In some examples, each user device 110 may be included inside a housing that houses components of the user device 110, such as one or more processors 116 and a memory 118. The housing may also include, or be connected to, a display 112 and an input device 114, which may be interconnected with other components of the user device 110. For case of explanation, only one processor 116 is shown for each user device 110. In some examples, the one or more processors 116, the display 112, the input device 114, and the memory 118 may be interconnected via a bus architecture. The memory 118 may include one or more different types of memory, such as random access memory (RAM), static RAM (SRAM), dynamic RAM (DRAM), and/or another type of memory. Each user device 110 may also include a storage device (not shown in the example of FIG. 1), such as a hard disk (e.g., non-transitory computer readable medium). In some examples, the memory 118 and/or the storage device include program code (e.g., instructions) that may be executed by the processor 116 to control one or more functions of the user device 110. The input device 114 may be used to navigate the interface associated with the generative AI model, provide input to a prompt engineering model, and/or perform other tasks. Working in conjunction with one or more components of the user device 110, the processor 116 may receive information associated with the generative AI model, and control the display 112 to output information associated with the generative AI model. The display 112 may output (e.g., display) information received at the processor 116. In some examples, the processor 116 of the user device 110 is configured to perform operations and implement one or more elements associated with one or more processes, such as the process 700 described with respect to FIG. 7.

In some examples, the server 120 may be included inside a housing that houses components of the server 120, such as one or more processors 116 and a memory 118. The housing may also include, or be connected to, a display 112 and an input device 114, which may be interconnected with other components of the user device 110. For ease of explanation, only one processor 116 is shown for the server 120. In some examples, the one or more processors 116, the display 112, the input device 114, and the memory 118 may be interconnected via a bus architecture. The memory 118 may include one or more different types of memory, such as RAM, SRAM, DRAM, and/or another type of memory. The server 120 may also include a storage device (not shown in the example of FIG. 1), such as a hard disk (e.g., non-transitory computer readable medium). In some examples, the memory 118 and/or the storage device include program code (e.g., instructions) that may be executed by the processor 116 to control one or more functions of the server 120. For example, the processor 120 may execute instructions for maintaining the generative AI model, training the generative AI model, and/or executing the generative AI model. In some examples, the processor 116 of the server 120 is configured to perform operations and implement one or more elements associated with one or more processes, such as the process 700 described with respect to FIG. 7. Additionally, or alternatively, the processor 116 of the server 120 may be configured to perform operations associated with the 3D generative model 260 described with reference to FIG. 2.

FIG. 2 is a diagram illustrating an example of a hardware implementation for a system 200, according to various aspects of the present disclosure.
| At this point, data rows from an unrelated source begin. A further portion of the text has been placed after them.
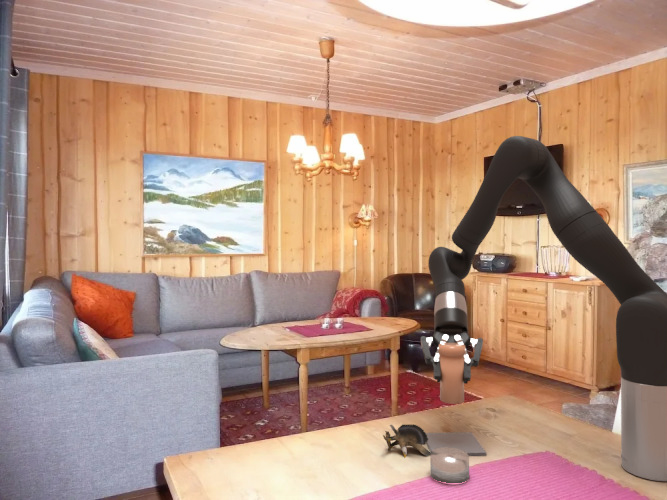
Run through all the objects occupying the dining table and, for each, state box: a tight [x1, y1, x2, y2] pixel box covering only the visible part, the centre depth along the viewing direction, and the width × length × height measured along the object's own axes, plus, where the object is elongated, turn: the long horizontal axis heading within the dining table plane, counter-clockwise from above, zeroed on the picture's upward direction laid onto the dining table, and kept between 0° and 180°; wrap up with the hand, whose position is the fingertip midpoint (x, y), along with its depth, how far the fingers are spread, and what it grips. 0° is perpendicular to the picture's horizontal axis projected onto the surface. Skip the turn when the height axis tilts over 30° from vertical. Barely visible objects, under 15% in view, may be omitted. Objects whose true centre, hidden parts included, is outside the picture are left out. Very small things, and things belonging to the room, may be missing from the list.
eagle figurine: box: [382, 424, 431, 458], centre depth 103 cm, size 8×7×9 cm
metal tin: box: [430, 447, 470, 483], centre depth 93 cm, size 7×7×4 cm
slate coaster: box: [425, 431, 487, 457], centre depth 107 cm, size 11×11×1 cm
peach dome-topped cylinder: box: [439, 343, 465, 405], centre depth 107 cm, size 6×6×12 cm
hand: (452, 380), depth 105 cm, fingers closed on peach dome-topped cylinder, 5 cm apart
The system 200 may be a component of a device 250. The device 250 may be an example of a user device 110 or a server 120 described with reference to FIG. 1. As shown in the example of FIG. 2, the device 250 may include a display 112 and an input device 114 (e.g., a keyboard). In some examples, the system 200 is configured to perform operations and implement one or more elements associated with one or more processes, such as the process 700 described with reference to FIG. 7.

The system 200 may be implemented with a bus architecture, represented generally by a bus 206. The bus 206 may include any number of interconnecting buses and bridges depending on the specific application of the system 200 and the overall design constraints. The bus 206 links together various circuits including one or more processors and/or hardware modules, represented by a processor 116, and a communication module 202. The bus 206 may also link various other circuits such as timing sources, peripherals, voltage regulators, and power management circuits, which are well known in the art, and therefore, will not be described any further.

The system 200 includes a transceiver 208 coupled to the processor 116, the communication module 202, and the computer-readable medium 204. The transceiver 208 is coupled to an antenna 210. The transceiver 208 communicates with various other devices over a transmission medium, such as a communication link 102 described with reference to FIG. 1. For example, the transceiver 208 may receive commands via transmissions from a user or a remote device.

As shown in the example of FIG. 2, the system 200 may include a 3D generative model 260 that may be trained to perform one or more tasks associated with generating a 3D object. For example, the 3D generative model 260 may be trained to perform the tasks described with reference to the one or more modules and engines described with reference to FIG. 5. The 3D generative model 260 may include artificial or computational intelligence elements, such as, neural network, fuzzy logic, or other machine learning algorithms. In one or more arrangements, one or more of the other modules 116, 118, 202, 204, 208, can also include artificial or computational intelligence elements, such as, neural network, fuzzy logic, or other machine learning algorithms. Further, in one or more arrangements, one or more of the modules 116, 118, 202, 204, 208 can be distributed among multiple modules 116, 118, 202, 204, 208, 260 described herein. In one or more arrangements, two or more of the modules 116, 118, 202, 204, 208, 260 of the system 200 can be combined into a single module.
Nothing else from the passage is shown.